Arguments pertinents
La décision de la Cour de cassation repose sur l'examen de la recevabilité du recours et des pièces de procédure. La Cour constate qu'aucun moyen n'est de nature à permettre l'admission du pourvoi, ce qui entraîne sa déclaration de non-admission. Cette approche juridique se fondait sur la nécessité de respecter les procédures et critères établis par le code de procédure pénale. La Cour a ainsi formulé les arguments suivants :
- Examens préliminaires : La Chambre criminelle a précisé que des vérifications ont été effectuées quant à la recevabilité du pourvoi, conformément à l'article 567-1-1 du code de procédure pénale.

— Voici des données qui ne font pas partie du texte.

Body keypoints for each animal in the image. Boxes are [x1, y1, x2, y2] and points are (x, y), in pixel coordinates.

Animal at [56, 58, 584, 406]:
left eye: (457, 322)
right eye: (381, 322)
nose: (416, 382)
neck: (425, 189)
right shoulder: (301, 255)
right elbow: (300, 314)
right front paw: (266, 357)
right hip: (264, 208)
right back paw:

- Absence de moyen : La Cour a clairement indiqué qu'aucun élément de nature à faire progresser le pourvoi n'avait été présenté, se limitant à une analyse stricte des moyens invoqués.
Interprétations et citations légales
L'article fondamental sur lequel la décision s'appuie est le suivant :
- Code de procédure pénale - Article 567-1-1 : Cet article stipule que la Cour de cassation doit vérifier la recevabilité des pourvois et si les moyens invoqués y sont recevables. L'article est utilisé pour justifier l'action de la Cour en matière de filtrage des pourvois, ce qui garantit que seules les affaires présentant des motifs sérieux sont examinées en profondeur.
L'absence de moyens solides est interprétée par la Cour comme un manque d'arguments juridiques pertinents qui pourraient justifier un réexamen des faits ou des décisions antérieures. Cette position est cohérente avec le rôle de la Cour de cassation, qui ne rejuge pas les faits mais s'assure que le droit a été correctement appliqué.
En somme, cette décision illustre le principe selon lequel la vérification des pourvois doit être rigoureuse et fondée sur des critères juridiques précis, assurant par là même une certaine efficacité dans le traitement des affaires portées devant la Cour de cassation.